[SYDNEY] Australian firms reported a notable improvement in sales and profitability last month, highlighting an ongoing recovery in the non-mining sectors of the economy that supports the case for the central bank to hold off on any cuts in interest rates.
National Australia Bank's monthly survey of more than 500 firms showed its index of business conditions held steady at +10 in May, above the long-run average.
Its business confidence index slipped two points to +3, perhaps reflecting uncertainty over the July 2 general election.
"Services continue to lead the way... while manufacturing has pulled back and mining (and related sectors) still look weak," said NAB chief economist Alan Oster.
"Overall, this outcome suggests that economic activity is holding up reasonably well, with the RBA more focussed on the inflation outlook - encouragingly, inflation indicators in the Survey picked up a little this month."
Growth in purchase costs were up in the month to 0.7 per cent at a quarterly rate, from 0.3 per cent, while final product prices growth quickened slightly to 0.3 per cent, from 0.1 per cent.
The Reserve Bank of Australia (RBA) kept interest rates steady at a record low 1.75 per cent this month, pausing after cutting in May on disturbingly low inflation.
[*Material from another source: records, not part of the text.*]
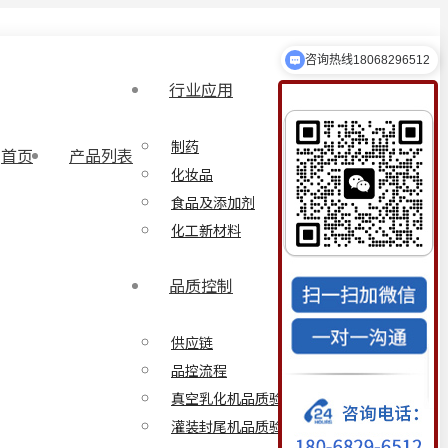
咨询热线18068296512
行业应用
制药
首页
产品列表
化妆品
食品及添加剂
化工新材料
品质控制
供应链
品控流程
真空乳化机品质验证方案
灌装封尾机品质验证方案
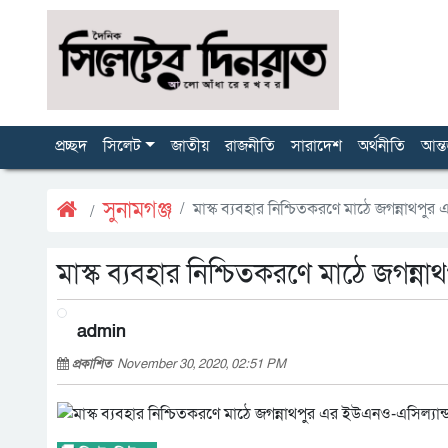
প্রচ্ছদ
সিলেট
জাতীয়
রাজনীতি
সারাদেশ
অর্থনীতি
আন্ত
সুনামগঞ্জ
মাস্ক ব্যবহার নিশ্চিতকরণে মাঠে জগন্নাথপু
মাস্ক ব্যবহার নিশ্চিতকরণে মাঠে জগন্
admin
প্রকাশিত
November 30, 2020, 02:51 PM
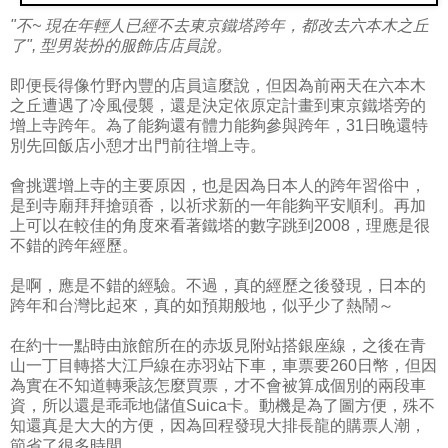
"不~ 現在年輕人已經不去東京鐵塔跨年，都改去六本木之丘
了", 型男裝扮的服飾店店員說。
即便長得像竹野內豐的店員這麼說，但因為前兩天在六本木
之丘遭遇了冷風侵襲，還是決定依原定計畫到東京鐵塔旁的
增上寺跨年。為了能夠還有體力能夠參與跨年，31日晚還特
別先回飯店小憩才出門前往增上寺。
會挑選增上寺的主要原因，也是因為日本人的跨年習俗中，
是到寺廟拜拜搶頭香，以祈求新的一年能夠平安順利。再加
上可以在較佳的角度來看著鐵塔的數字跳到2008，理應是很
不錯的跨年經歷。
是啊，應是不錯的經驗。不過，真的經歷之後發現，日本的
跨年和台灣比起來，真的如預期般地，似乎少了熱鬧～
在約十一點時由旅館所在的赤坂見附站搭銀座線，之後在青
山一丁目轉搭大江戶線在赤羽站下車，車票要260日幣，但因
為實在不知道轉乘該怎麼買票，才不會被算成個別的兩段車
資，所以還是乖乖地儲值Suica卡。動機是為了圖方便，殊不
知還真是大大的方便，因為回程發現大排長龍的購票人潮，
節省了很多時間。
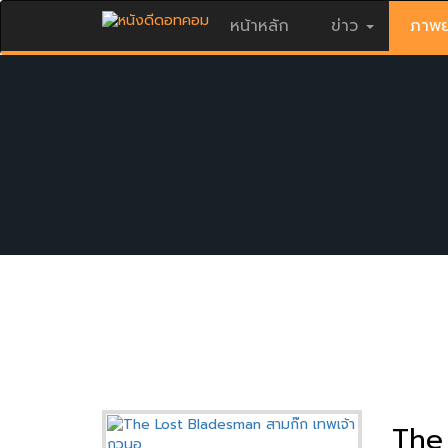
หน้าหลัก
ข่าว
ภาพย
The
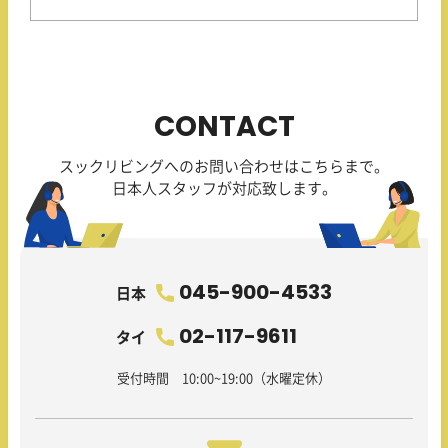
CONTACT
スックリビングへのお問い合わせはこちらまで。
日本人スタッフが対応致します。
045-900-4533
日本
02-117-9611
タイ
受付時間 10:00~19:00（水曜定休）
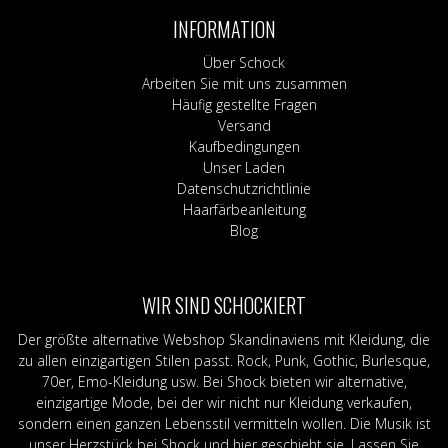
INFORMATION
Über Schock
Arbeiten Sie mit uns zusammen
Häufig gestellte Fragen
Versand
Kaufbedingungen
Unser Laden
Datenschutzrichtlinie
Haarfärbeanleitung
Blog
WIR SIND SCHOCKIERT
Der größte alternative Webshop Skandinaviens mit Kleidung, die
zu allen einzigartigen Stilen passt. Rock, Punk, Gothic, Burlesque,
70er, Emo-Kleidung usw. Bei Shock bieten wir alternative,
einzigartige Mode, bei der wir nicht nur Kleidung verkaufen,
sondern einen ganzen Lebensstil vermitteln wollen. Die Musik ist
unser Herzstück bei Shock und hier geschieht sie. Lassen Sie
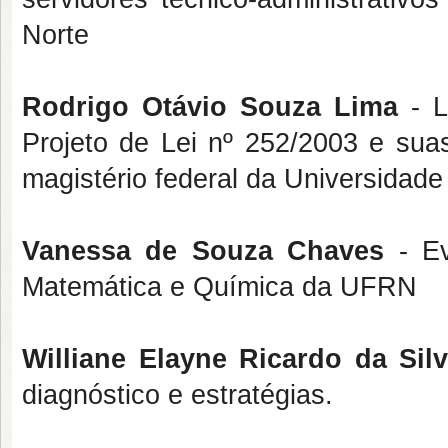
Norte
Rodrigo Otávio Souza Lima
- L
Projeto de Lei nº 252/2003 e sua
magistério federal da Universidad
Vanessa de Souza Chaves
- Ev
Matemática e Química da UFRN
Williane Elayne Ricardo da Sil
diagnóstico e estratégias.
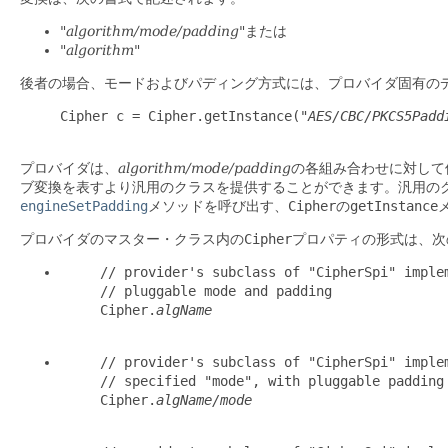
"
algorithm/mode/padding
"または
"
algorithm
"
後者の場合、モードおよびパディング方式には、プロバイダ固有の
     Cipher c = Cipher.getInstance("
AES/CBC/PKCS5Padd
プロバイダは、
algorithm/mode/padding
の各組み合わせに対して
ブ変換を表すより汎用のクラスを提供することができます。汎用の
engineSetPadding
メソッドを呼び出す、
Cipher
の
getInstance
プロバイダのマスター・クラス内の
Cipher
プロパティの形式は、次
     // provider's subclass of "CipherSpi" implem
     // pluggable mode and padding

Cipher.
algName
     // provider's subclass of "CipherSpi" implem
     // specified "mode", with pluggable padding

Cipher.
algName/mode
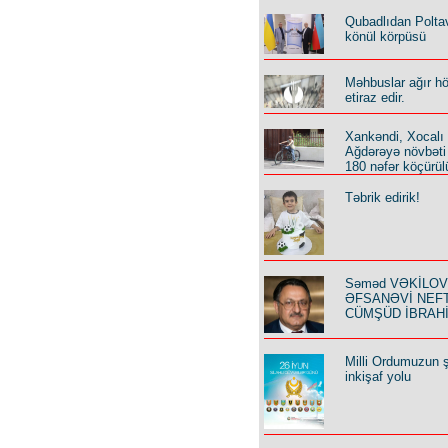
Qubadlıdan Polta
könül körpüsü
Məhbuslar ağır h
etiraz edir.
Xankəndi, Xocalı
Ağdərəyə növbəti
180 nəfər köçürül
Təbrik edirik!
Səməd VƏKİLOV y
ƏFSANƏVİ NEF
CÜMŞÜD İBRAH
Milli Ordumuzun ş
inkişaf yolu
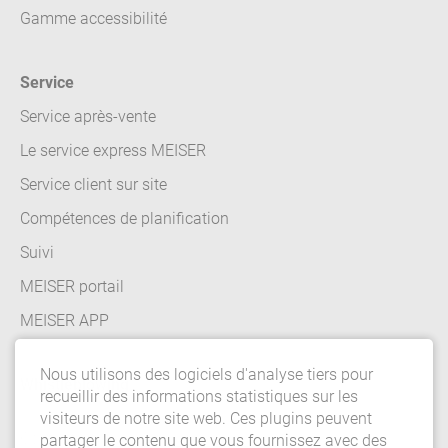
Gamme accessibilité
Service
Service après-vente
Le service express MEISER
Service client sur site
Compétences de planification
Suivi
MEISER portail
MEISER APP
Nous utilisons des logiciels d'analyse tiers pour
Whistleblowing
recueillir des informations statistiques sur les
visiteurs de notre site web. Ces plugins peuvent
Contact
partager le contenu que vous fournissez avec des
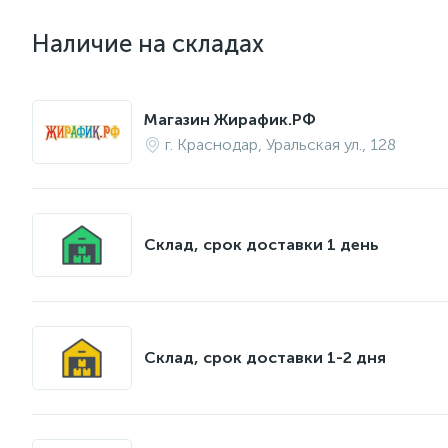
Наличие на складах
Магазин Жирафик.РФ
г. Краснодар, Уральская ул., 128
Склад, срок доставки 1 день
Склад, срок доставки 1-2 дня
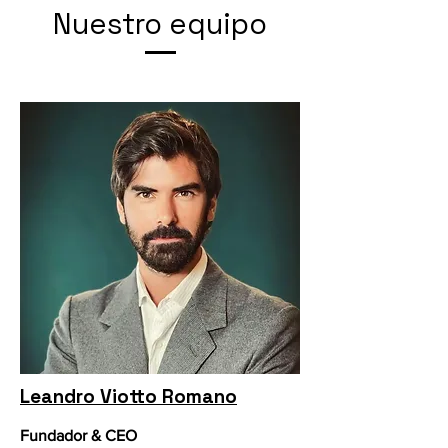
Nuestro equipo
Leandro Viotto Romano
Fundador & CEO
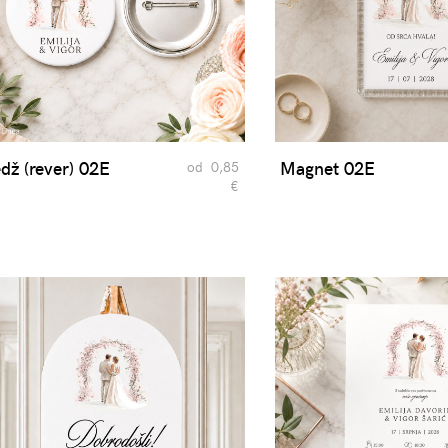
dž (rever) 02E
Magnet 02E
od 0,85
€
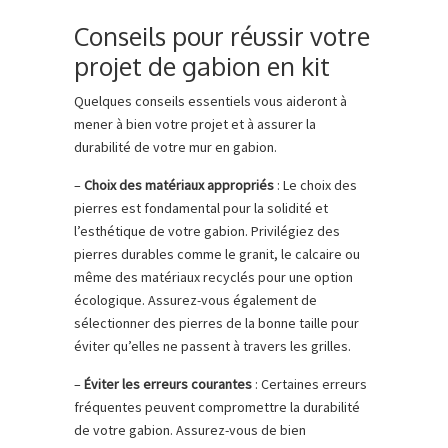
Conseils pour réussir votre
projet de gabion en kit
Quelques conseils essentiels vous aideront à
mener à bien votre projet et à assurer la
durabilité de votre mur en gabion.
–
Choix des matériaux appropriés
: Le choix des
pierres est fondamental pour la solidité et
l’esthétique de votre gabion. Privilégiez des
pierres durables comme le granit, le calcaire ou
même des matériaux recyclés pour une option
écologique. Assurez-vous également de
sélectionner des pierres de la bonne taille pour
éviter qu’elles ne passent à travers les grilles.
–
Éviter les erreurs courantes
: Certaines erreurs
fréquentes peuvent compromettre la durabilité
de votre gabion. Assurez-vous de bien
Debt futures imply one more quarter-point cut by year-end.
"But without a very weak CPI result for Q2 and/or a markedly higher AUD, non-mining activity strength, together with financial stability concerns of even lower rates, are, on balance more likely to keep the RBA on hold," Mr Oster added.
The survey's index of sales rose five points to +20, while the measure for profits climbed three points to +12.
Slightly disappointing, the employment index dipped to +1, from +4, and was back at subdued levels consistent with more moderate employment growth.